Don’t worry, we still found plenty of ways to risk life and limb.  We kicked things off with a bang by hiking the also-famous Angels Landing trail, which we knew little about before we started (familiar territory for us).  It starts with a steep, 1,000 foot climb before reaching a plateau with some nice views, and for the adventurous, you can go another half-mile to an incredible viewpoint.

The only catch?  That last half-mile involves hiking on a knife’s edge, with the trail sometimes just a few feet wide, and 1,000+ foot cliffs on either side.  In mountain hiking terms, this is called “exposure,” as in, “you are exposed to dying.”  A single chain acts as both a guard-rail and handhold, but it’s two-way, so you constantly have to let go so people can pass.

Holy hell, that was crazy.  It turns out quite a few people have died doing the Angels Landing hike, something we were happily ignorant of before we started.  It was definitely scary – Jake has spent much of this trip working on his fear of heights, but Angels Landing was desensitization treatment in the extreme.  Even once we reached the top, which was mercifully flat, there was one last walk between cliff-edges, with the wind gusting unpredictably as it tried to push us off.

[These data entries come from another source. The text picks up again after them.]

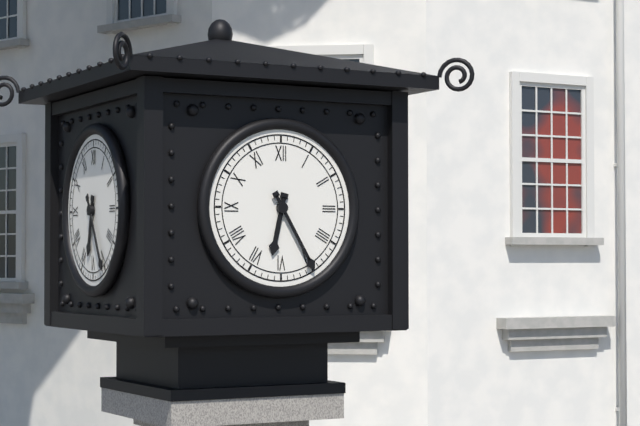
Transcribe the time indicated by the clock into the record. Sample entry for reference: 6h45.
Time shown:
6h25
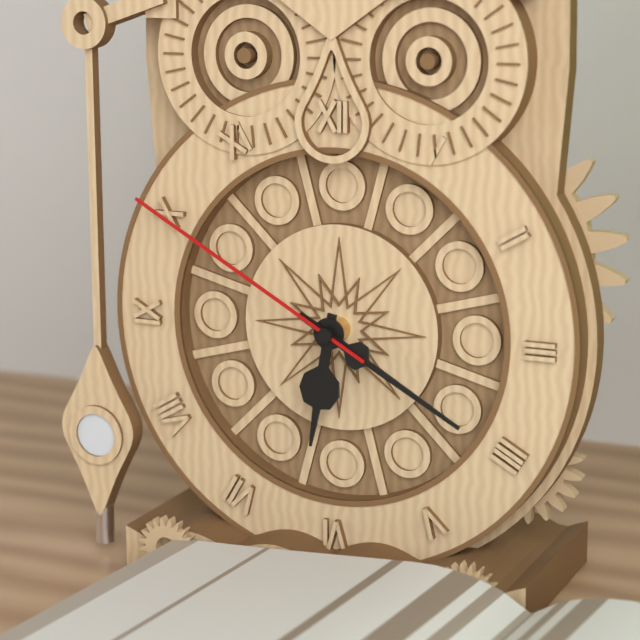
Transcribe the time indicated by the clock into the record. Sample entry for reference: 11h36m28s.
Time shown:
6h20m50s
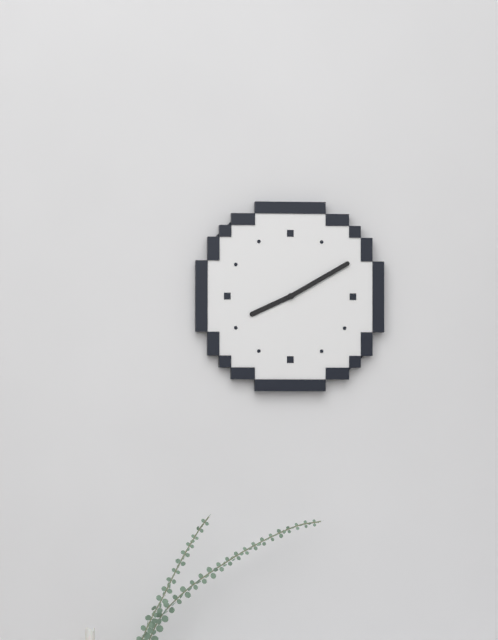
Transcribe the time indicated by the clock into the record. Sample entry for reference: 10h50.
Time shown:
8h10
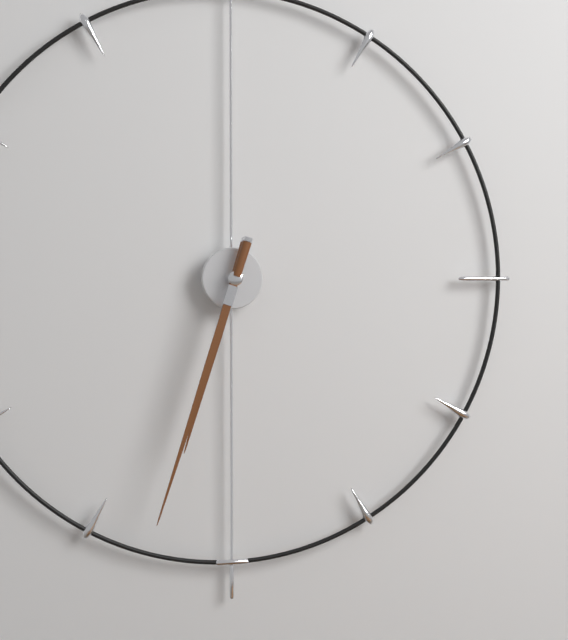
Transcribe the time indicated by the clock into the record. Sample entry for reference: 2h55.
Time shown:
6h33
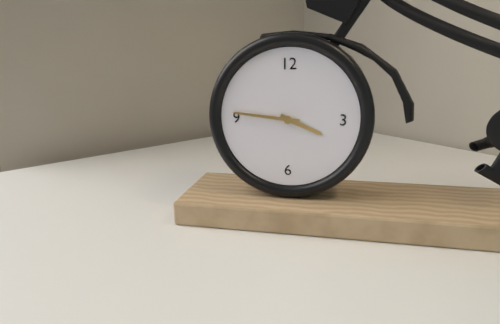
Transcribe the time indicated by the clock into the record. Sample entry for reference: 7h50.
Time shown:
3h46
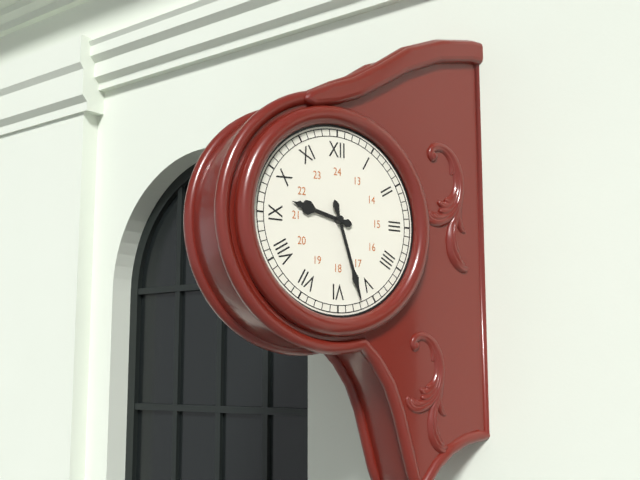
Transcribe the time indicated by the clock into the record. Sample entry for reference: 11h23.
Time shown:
9h27
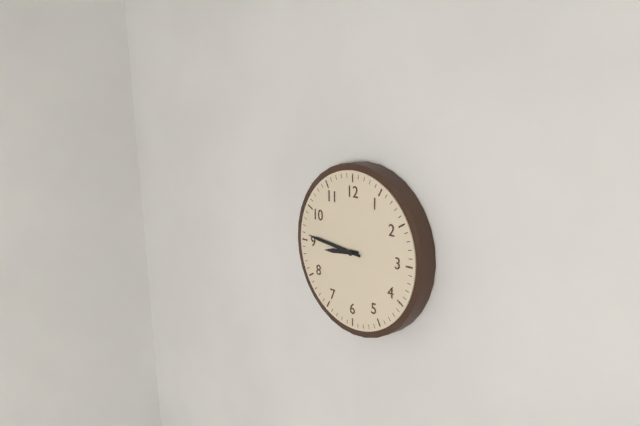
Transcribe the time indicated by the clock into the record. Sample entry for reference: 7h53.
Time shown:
8h46
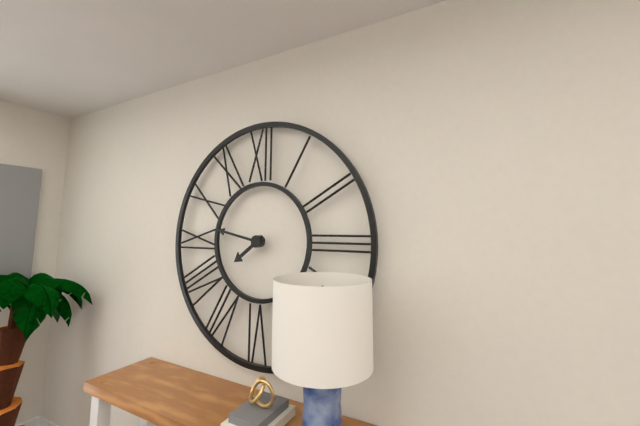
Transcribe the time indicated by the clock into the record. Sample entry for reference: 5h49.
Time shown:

It was all tiring, and terrifying, and occasionally flat-out insane, but those views…

All worth it.

Bonus story that will make your blood boil: as we headed out into the terrifying chains portion, we passed a family with FOUR TODDLERS coming back the other way.  Like, 3-5 years old, max.  Each one was wearing, essentially, a dog harness, with the leash tied to an adult in the group.  So, points for safety, but we still wouldn’t recommend it.  The kids were clearly exhausted – this was a tough hike for us, and we were pretty much professional hikers at this point – and kept asking when their nightmare death climb would be over (paraphrasing).

Their parents just told them to stop complaining.

Taking It Down a Notch

After our Angels Landing adventure, we decided to lower our risk of death by exploring the canyon floor.  There was plenty to see, most notably the Emerald Pools, a series of waterfall-fed pools that couldn’t possibly kill us.

Except… while looking up the Angels Landing death statistics for this post (5 official, many more unofficial), we discovered that the National Parks Service lists 7 deaths for Emerald Pools, more than for Angels Landing!  The lesson: never go anywhere.

The Emerald Pools weren’t even that photogenic, which is why we aren’t featuring pictures of them here.  We did have a fun encounter, however, when a group of college kids asked us to take their pictures using a ridiculous Polaroid-style camera.  To sweeten the deal, they offered to take a Polaroid of us in return.  So we took their picture and had ours taken in return – and it turns it’s still pretty fun to get a physical picture, even if has an image quality somewhere between “prehistoric cave painting” and “mud stain.”

Up And At’em

For our final experience in Zion, we decided to try another long hike, this time climbing up the side of the canyon wall towards the rim.  It was tough, but the terrain was constantly changing, keeping us entertained.  There were valley views, different valley views, sand, switchbacks, a (sort of gross-looking) reflecting pool, and even a small slot canyon with a talus cave!

After we made it to the top, we walked about a mile along the rim, passing the yellow stone we discussed earlier.  We also took a lot of pictures, snapping them whenever the view down Zion Canyon changed ever so slightly.  (We took over 1,400 photos during our three days here!)  We ended up on a large promontory – the literally-named “Observation Point” – which juts out into the canyon like the prow of a ship.

Standing on one of the highest points in the area, we had an incredible, 360 degree view.

You can see Angels Landing in these photos – it’s the large, fin-like “island” in the valley below.  That’s where we hiked with the chain and the exposure and the toddlers-on-leashes.

Someday, we really hope to do it again.

Roadtrip Time Travel

Roadtrip Status

Still alive?  Check.

Where are you now?  Ithaca, NY, seeing about a million waterfalls.

Next location?  Going down to visit NYC!